DESCRIPTION OF THE TASK:
Could you transcribe every line of text in the records below exactly, keeping each line as it appears? Leave the pictures out of your answer.
◆ ◆ ◆ ◆ ◆ ◆ ◆
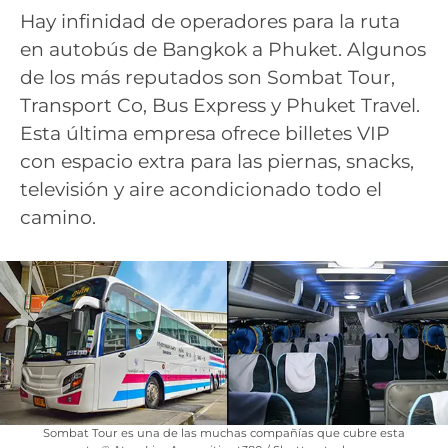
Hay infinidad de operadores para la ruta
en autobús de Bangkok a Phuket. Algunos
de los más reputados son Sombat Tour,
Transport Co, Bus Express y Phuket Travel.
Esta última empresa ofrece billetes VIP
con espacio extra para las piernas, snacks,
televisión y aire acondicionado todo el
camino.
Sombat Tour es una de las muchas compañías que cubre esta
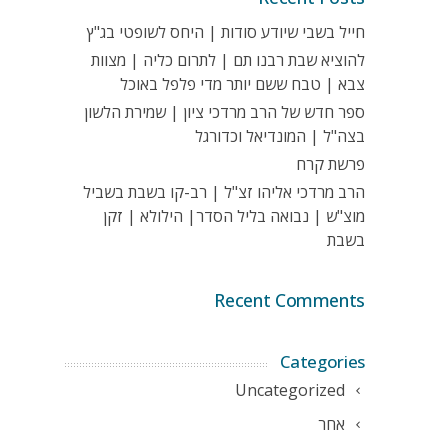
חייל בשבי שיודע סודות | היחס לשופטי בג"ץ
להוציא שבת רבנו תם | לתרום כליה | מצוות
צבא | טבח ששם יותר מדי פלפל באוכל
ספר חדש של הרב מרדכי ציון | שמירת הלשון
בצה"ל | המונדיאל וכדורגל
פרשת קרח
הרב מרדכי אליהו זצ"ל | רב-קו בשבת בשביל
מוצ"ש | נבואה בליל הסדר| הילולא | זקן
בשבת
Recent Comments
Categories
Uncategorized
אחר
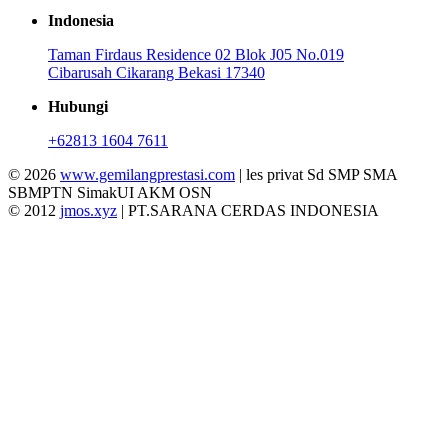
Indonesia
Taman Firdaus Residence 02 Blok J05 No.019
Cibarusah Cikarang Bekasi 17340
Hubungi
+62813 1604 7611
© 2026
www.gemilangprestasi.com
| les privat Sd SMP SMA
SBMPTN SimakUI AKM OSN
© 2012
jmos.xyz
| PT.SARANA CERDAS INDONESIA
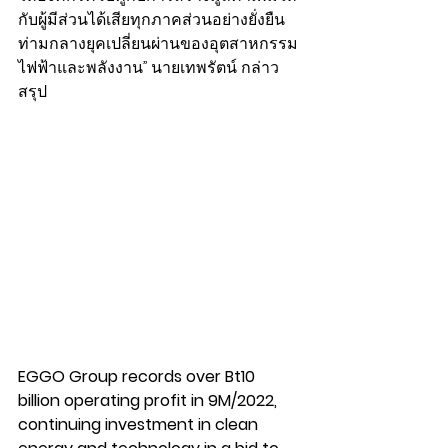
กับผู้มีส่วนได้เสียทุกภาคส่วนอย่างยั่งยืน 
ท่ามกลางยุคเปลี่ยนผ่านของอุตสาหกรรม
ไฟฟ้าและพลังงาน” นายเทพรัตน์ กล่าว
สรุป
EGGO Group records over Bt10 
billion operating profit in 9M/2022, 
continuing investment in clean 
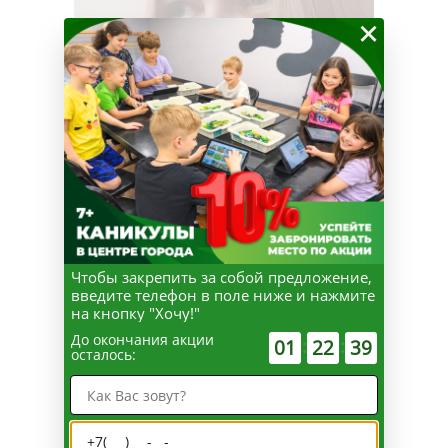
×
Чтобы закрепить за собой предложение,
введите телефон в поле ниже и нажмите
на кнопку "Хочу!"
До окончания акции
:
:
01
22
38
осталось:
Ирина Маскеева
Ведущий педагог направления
◆ ◆ ◆ ◆ ◆ ◆ ◆
TASK OUTPUT:
Hay infinidad de operadores para la ruta
en autobús de Bangkok a Phuket. Algunos
de los más reputados son Sombat Tour,
Transport Co, Bus Express y Phuket Travel.
Esta última empresa ofrece billetes VIP
con espacio extra para las piernas, snacks,
televisión y aire acondicionado todo el
camino.
Sombat Tour es una de las muchas compañías que cubre esta
חייל בשבי שיודע סודות | היחס לשופטי בג"ץ
להוציא שבת רבנו תם | לתרום כליה | מצוות
צבא | טבח ששם יותר מדי פלפל באוכל
ספר חדש של הרב מרדכי ציון | שמירת הלשון
בצה"ל | המונדיאל וכדורגל
פרשת קרח
הרב מרדכי אליהו זצ"ל | רב-קו בשבת בשביל
מוצ"ש | נבואה בליל הסדר| הילולא | זקן
בשבת
Recent Comments
Categories
Uncategorized
אחר
Indonesia
Taman Firdaus Residence 02 Blok J05 No.019
Cibarusah Cikarang Bekasi 17340
Hubungi
+62813 1604 7611
© 2026
www.gemilangprestasi.com
| les privat Sd SMP SMA
SBMPTN SimakUI AKM OSN
© 2012
jmos.xyz
| PT.SARANA CERDAS INDONESIA
กับผู้มีส่วนได้เสียทุกภาคส่วนอย่างยั่งยืน 
ท่ามกลางยุคเปลี่ยนผ่านของอุตสาหกรรม
ไฟฟ้าและพลังงาน” นายเทพรัตน์ กล่าว
สรุป
EGGO Group records over Bt10 
billion operating profit in 9M/2022, 
continuing investment in clean 
×
Чтобы закрепить за собой предложение,
введите телефон в поле ниже и нажмите
на кнопку "Хочу!"
До окончания акции
:
:
01
22
38
осталось:
Ирина Маскеева
Ведущий педагог направления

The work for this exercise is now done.